Grilyanto terdiam, matanya menerawang ke langit. Bintang-bintang berserakan di atas mereka, seperti serpih harapan kecil yang menggantung di semesta. Ia meremas lembut tangan Sri.
“Kalau kamu sanggup, aku akan lebih kuat,” ucap Grilyanto.
“Dan aku percaya, pelan-pelan semuanya akan lunak.

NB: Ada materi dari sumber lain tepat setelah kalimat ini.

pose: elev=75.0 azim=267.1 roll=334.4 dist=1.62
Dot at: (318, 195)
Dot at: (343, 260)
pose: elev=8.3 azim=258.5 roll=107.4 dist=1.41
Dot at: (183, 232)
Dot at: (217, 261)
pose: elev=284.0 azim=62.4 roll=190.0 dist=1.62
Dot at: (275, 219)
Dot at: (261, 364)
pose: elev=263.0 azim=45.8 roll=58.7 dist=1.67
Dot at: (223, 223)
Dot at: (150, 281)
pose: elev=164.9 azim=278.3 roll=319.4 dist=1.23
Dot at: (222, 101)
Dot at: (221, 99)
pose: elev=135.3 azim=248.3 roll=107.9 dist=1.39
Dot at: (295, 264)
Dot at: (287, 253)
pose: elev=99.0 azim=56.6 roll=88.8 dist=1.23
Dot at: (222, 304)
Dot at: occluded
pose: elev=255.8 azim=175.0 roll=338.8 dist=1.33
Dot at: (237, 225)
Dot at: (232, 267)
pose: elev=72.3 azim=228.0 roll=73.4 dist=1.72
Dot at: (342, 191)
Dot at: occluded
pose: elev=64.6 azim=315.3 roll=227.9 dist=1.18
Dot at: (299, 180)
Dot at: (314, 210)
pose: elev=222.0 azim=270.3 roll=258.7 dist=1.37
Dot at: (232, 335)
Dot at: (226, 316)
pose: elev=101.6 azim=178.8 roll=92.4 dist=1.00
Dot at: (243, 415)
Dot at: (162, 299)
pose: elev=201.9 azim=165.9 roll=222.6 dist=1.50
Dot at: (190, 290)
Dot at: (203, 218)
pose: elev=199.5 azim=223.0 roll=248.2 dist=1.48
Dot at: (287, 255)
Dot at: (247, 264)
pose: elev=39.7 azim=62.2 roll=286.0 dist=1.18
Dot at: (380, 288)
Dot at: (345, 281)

Bahkan hati yang paling keras pun bisa mencair dengan ketulusan.”
Sri tersenyum. “Aku percaya, mas.”
Dari jendela kamarnya, Ibu Grilyanto berdiri mengintip.
Ia melihat anak lelakinya yang sudah menjadi suami, duduk tenang bersama menantunya yang sederhana.
Ia mendengar kata-kata mereka tidak jelas, tetapi cukup untuk membuat hatinya yang selama ini dilapisi keraguan mulai retak.
Malam itu, di bawah bintang-bintang Magelang, bukan hanya hubungan yang diuji tapi cinta yang diuji untuk tumbuh lebih dalam, lebih kuat, dan lebih mengakar.
Dan meskipun tidak ada pelukan atau kata sayang dari ibu, diamnya malam adalah restu pertama yang belum terucap tapi terasa.